Servings | Prep Time |
18rolls | 40minutes |
Cook Time | Passive Time |
20minutes | 1-2hour rising time |
|
|
- for nettle pesto
- 1 cup cooked nettles approximately 5 cups uncooked
- 4 cloves garlic, sliced
- 1/2 cup walnuts
- 1/2 cup olive oil
- 1/2 cup Parmesan cheese, grated
- 1/2 tablespoon lemon juice
- salt and pepper
- for rolls
- 4-5 cups(508-635g) organic bread flour
- 1 cup(240ml) organic whole milk
- 1/2 cup (1 stick) organic unsalted butter
- 1 tablespoon honey
- 1 organic egg
- 1/2 teaspoon salt
- 2 1/4 teaspoon(1 package) active dry yeast
- 1/2 cup nettle pesto
- Prepare Nettles: Use heavy kitchen gloves and tongs. Have ready a large pot with approximately two inches of water and lid.
- While wearing kitchen gloves, separate nettle leaves from stems, some small stems can remain. Place leaves in colander and discard stems. Rinse nettle leaves under cool water.
- With tongs, transfer nettle leaves to pot. Bring to boil on medium high heat, then simmer for 5 minutes with lid on. Remove from heat and cool, covered.
- Transfer steamed nettles to colander and allow to drain. Reserve cooking water. This can be diluted then used to water your garden.
- When nettles have drained and cooled, coarsely chop.
- Combine sliced garlic and walnuts in food processor. Process for 5-10 seconds to coarsely chop. Add 1/2 of nettles and process to combine.
- Add remaining 1/2 cup nettles and olive oil. Process about 30 seconds until forms thick sauce, add more olive oil if seems to dry.
- Add parmesan cheese, lemon juice, and salt and pepper. Process until pesto forms.
- Reserve 1/2 cup for rolls and store in jar adding a thin layer of olive oil on top so pesto will not brown. Can be stored in refrigerator for 2 weeks.
- Grease a large mixing bowl with butter. Measure 4 cups of flour, have ready one cup additional in case needed. Set aside.
- In a medium saucepan over low hear, warm milk with honey and butter until butter is just melted. Make sure not to over heat or scald milk. Remove from heat when butter is melted.
- Crack egg into bowl of electric mixer.

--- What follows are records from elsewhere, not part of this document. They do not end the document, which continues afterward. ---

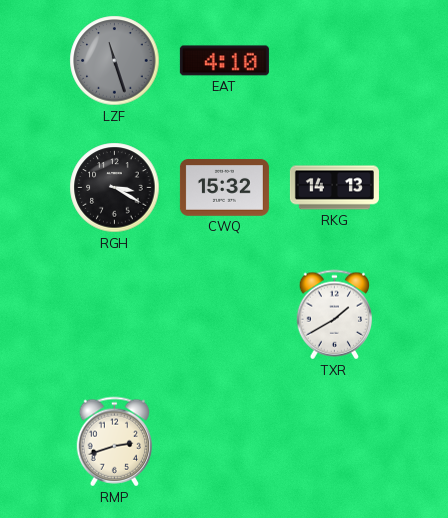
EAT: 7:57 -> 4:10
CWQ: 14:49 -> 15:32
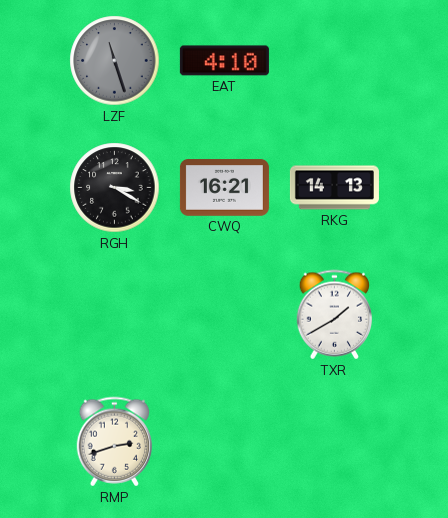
CWQ: 15:32 -> 16:21
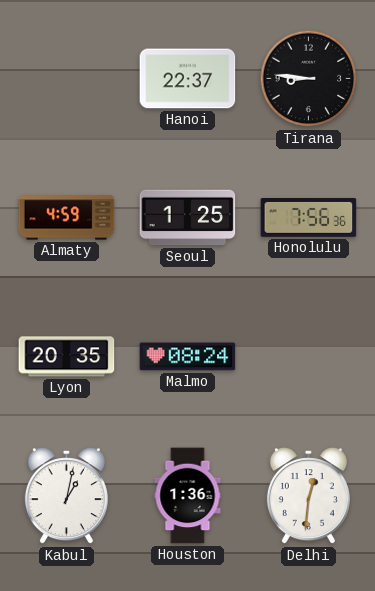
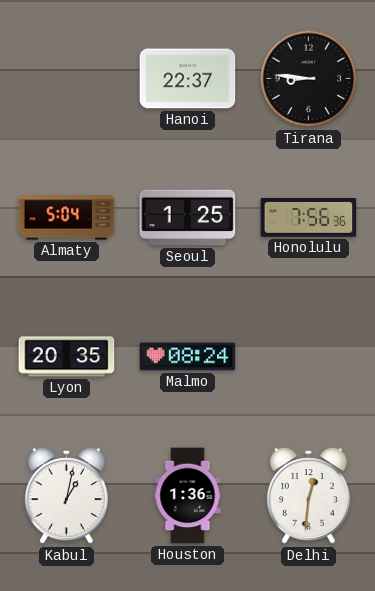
Almaty: 4:59 -> 5:04
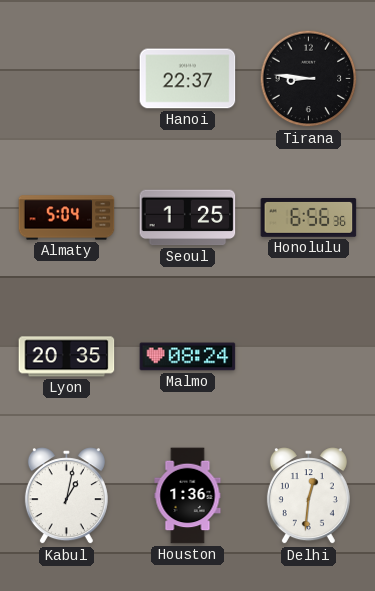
Honolulu: 7:56 -> 6:56
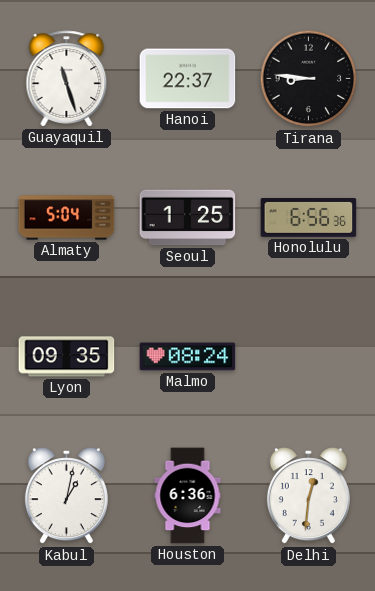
Guayaquil: none -> 11:27
Lyon: 20:35 -> 09:35
Houston: 1:36 -> 6:36
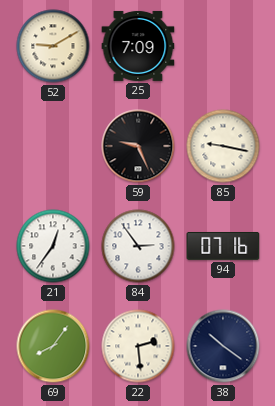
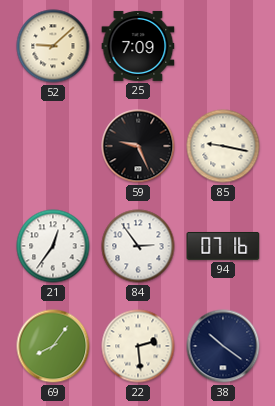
52: 9:10 -> 9:08
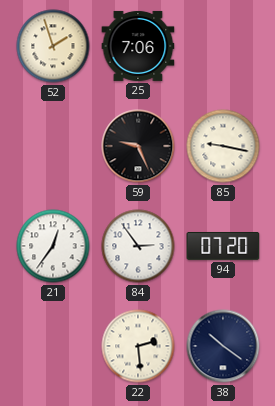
52: 9:08 -> 1:57
25: 7:09 -> 7:06
94: 07:16 -> 07:20
69: 8:06 -> none
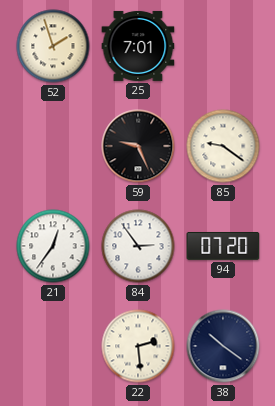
25: 7:06 -> 7:01
85: 9:17 -> 9:21
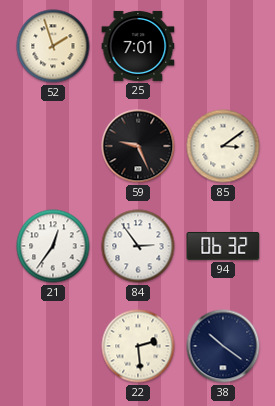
85: 9:21 -> 3:09
94: 07:20 -> 06:32
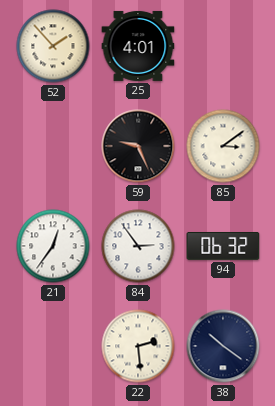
52: 1:57 -> 1:53
25: 7:01 -> 4:01
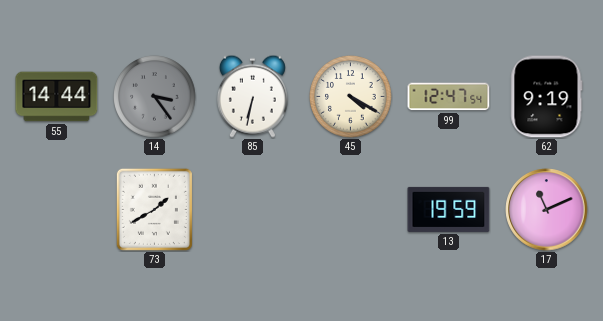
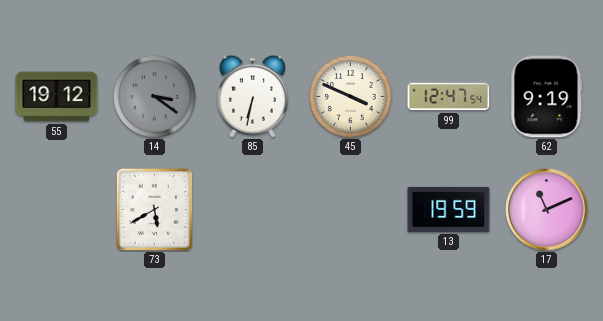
55: 14:44 -> 19:12
14: 3:24 -> 3:21
45: 4:20 -> 3:49
73: 1:40 -> 5:40
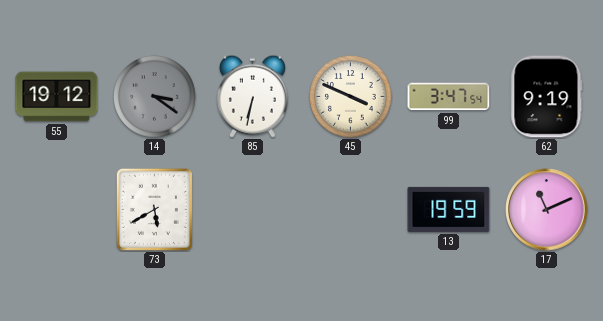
99: 12:47 -> 3:47
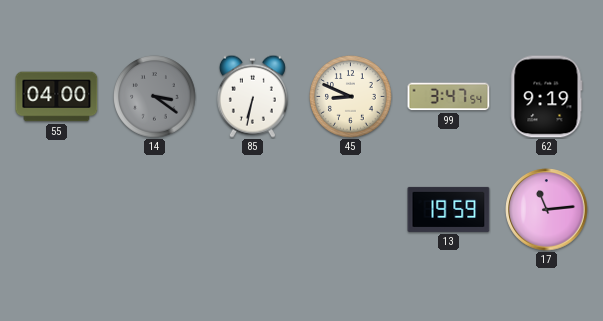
55: 19:12 -> 04:00
45: 3:49 -> 8:49
73: 5:40 -> none
17: 11:11 -> 11:14
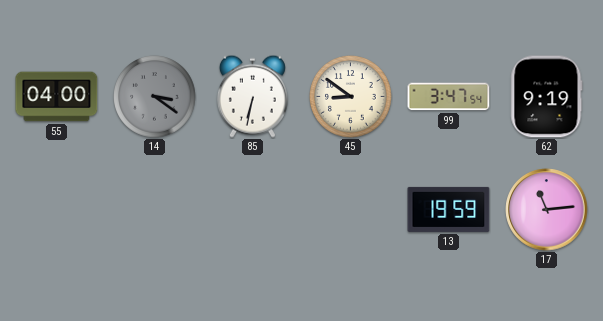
45: 8:49 -> 8:51
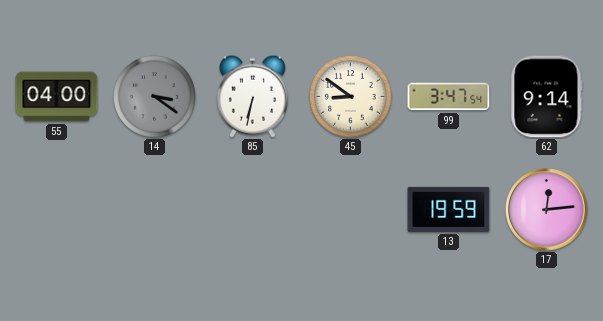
62: 9:19 -> 9:14
17: 11:14 -> 12:14
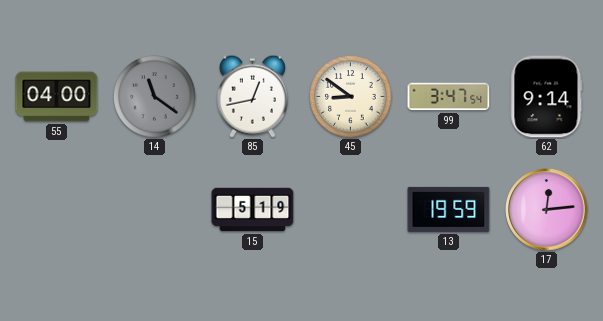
14: 3:21 -> 11:21
85: 6:32 -> 12:43
15: none -> 5:19
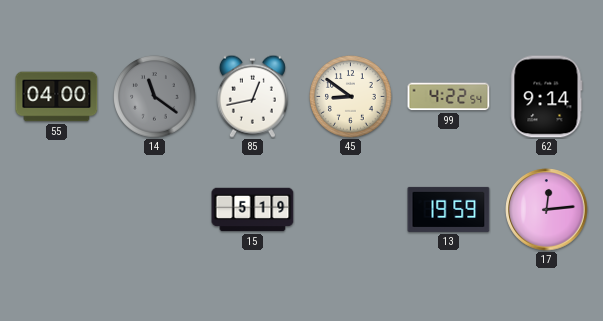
99: 3:47 -> 4:22
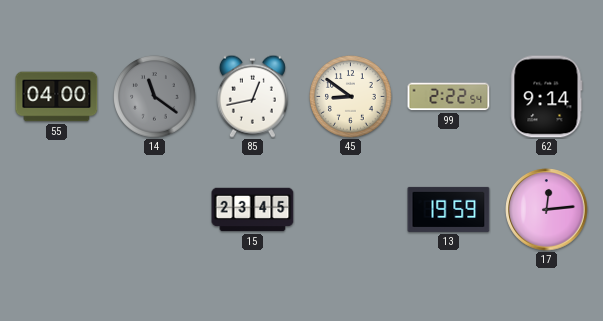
99: 4:22 -> 2:22
15: 5:19 -> 23:45
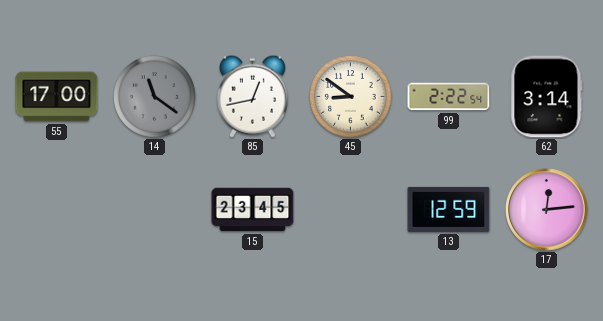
55: 04:00 -> 17:00
62: 9:14 -> 3:14
13: 19:59 -> 12:59
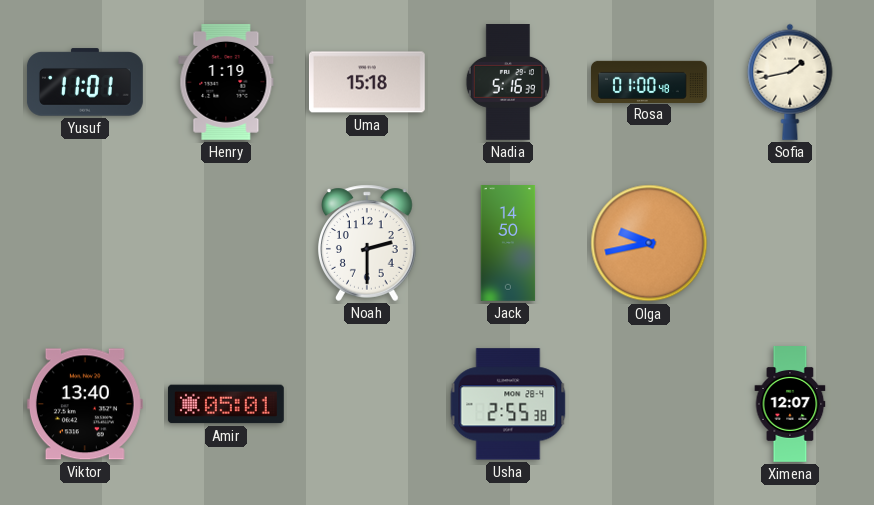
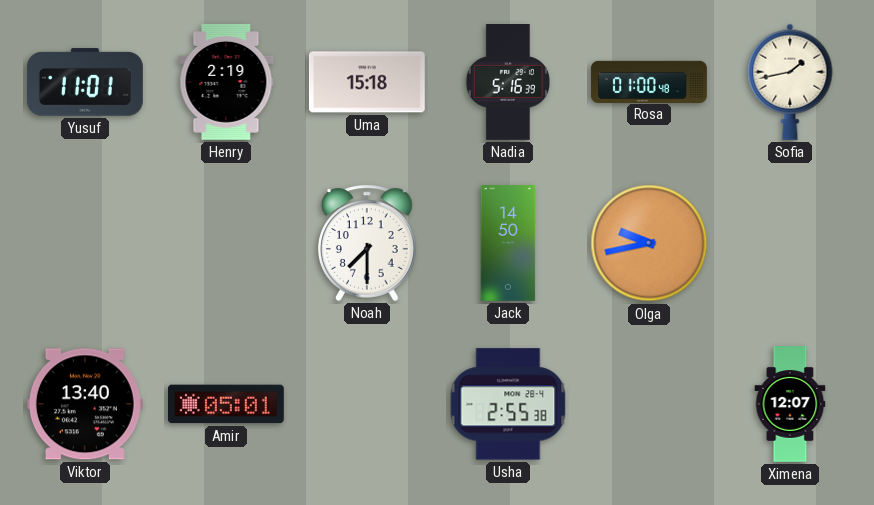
Henry: 1:19 -> 2:19
Noah: 2:30 -> 7:30
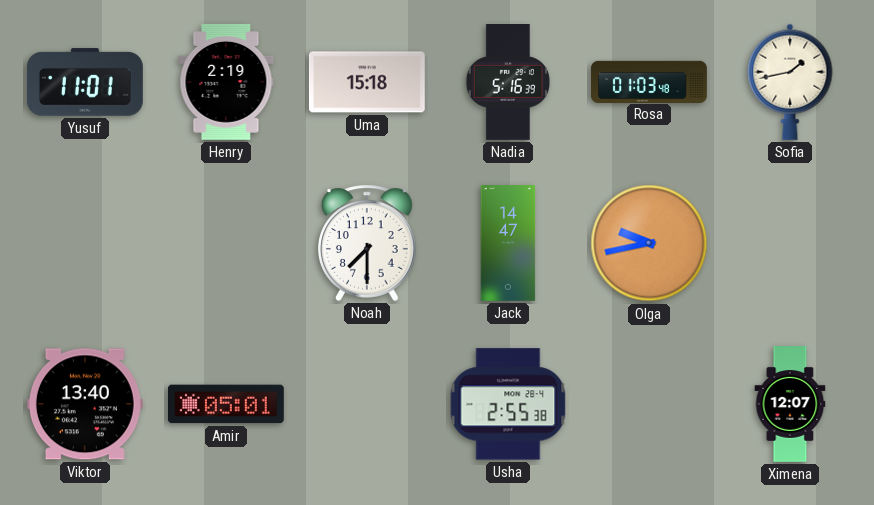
Rosa: 01:00 -> 01:03
Jack: 14:50 -> 14:47
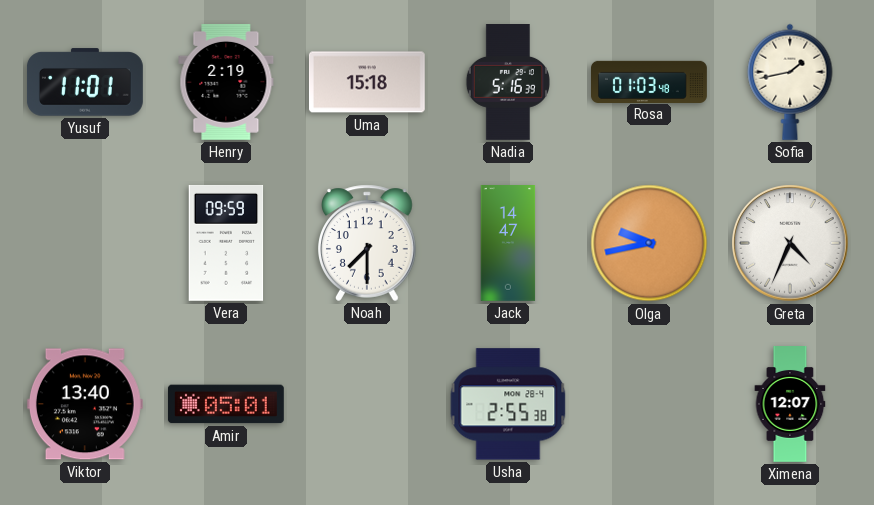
Vera: none -> 09:59
Greta: none -> 4:34
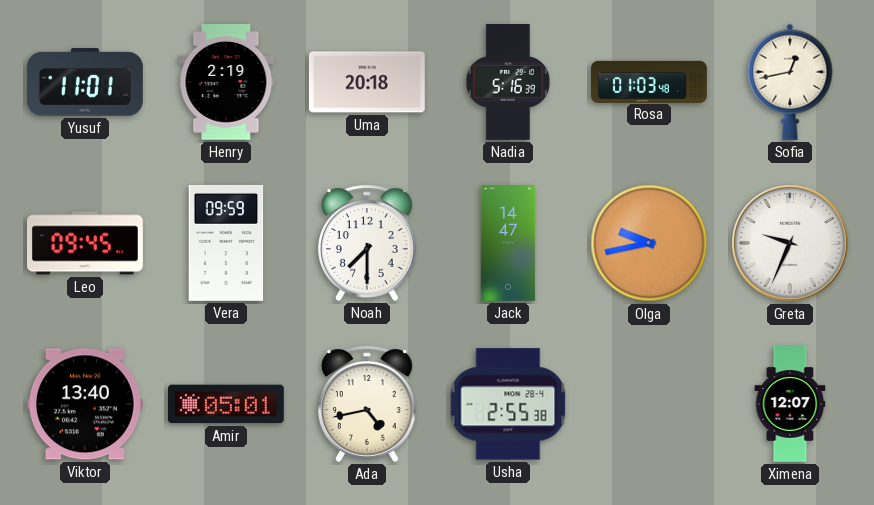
Uma: 15:18 -> 20:18
Sofia: 1:43 -> 12:43
Leo: none -> 09:45
Greta: 4:34 -> 9:34
Ada: none -> 4:43
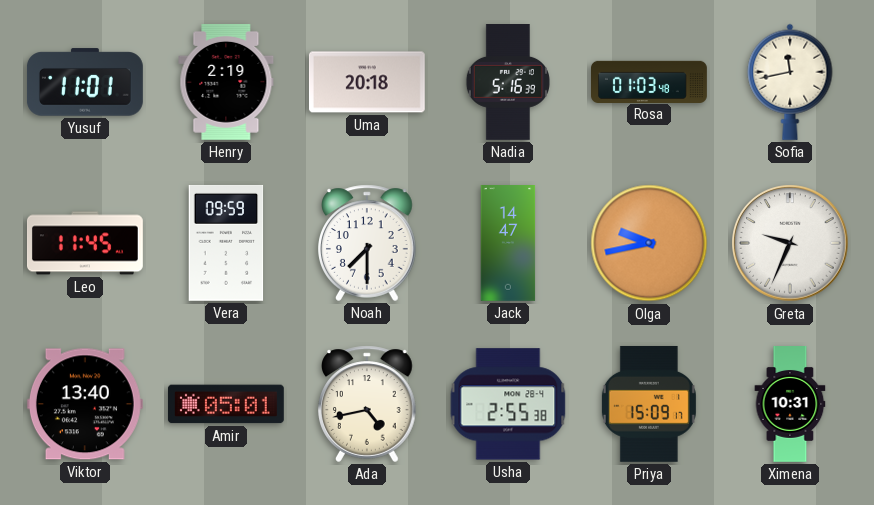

Whisk by hand just to beat.
- Gradually pour milk and butter mixture into egg. Pour in thin stream, whisking constantly.
- Begin with 4 cups of flour, adding more if needed. Add flour, salt and yeast. With electric mixer fitted with dough hook attachment kneed until smooth, elastic dough forms. If dough seems too wet, gradually add remaining cup of flour as needed. This dough comes together easily after about 5-7 minutes of kneading.
- Turn dough out into buttered bowl. Turn dough to coat all sides with butter. Cover with a kitchen towel and let rise until doubled in size, approximately one hour.
- After dough has risen, turn out onto clean, flat surface, you do not need to flour surface. Punch down and cut dough in half.
- Working with one half at a time, roll out to a 12 x 8 inch rectangle. Spread ½ cup of nettle pesto over entire surface of dough leaving a ¼ inch border. Roll up starting with long side closest to you. Pinch together end, but this does not have to be tightly closed.
- With a long, sharp knife using a back and forth motion, cut into 1 inch slices. Place rolls in muffin tins cut side up.
- Repeat with second half of dough.
- Cover with kitchen towel and let rise a second time approximately 30 minutes.
- Preheat oven to 375°F.
- Stir 2 tablespoons of cool water into egg yolk. Brush rolls generously with egg wash.
- Bake for 20 minutes until golden. Cool for a few minutes in pan then remove to wire rack to continue cooling. Serve warm or at room temperature. Store in refrigerator or freeze for future use.
*Using organic ingredients whenever possible will make your baked goods all the more nourishing. For this pesto use organic walnuts, garlic, lemons and olive oil if available. For rolls use organic flour, butter, eggs, and milk if available.
If you cannot or are just not up for growing nettles (and I totally understand), they often are available in spring farmer's markets. I have never purchased fresh online, but I think I would try if I didn't have so much in my garden.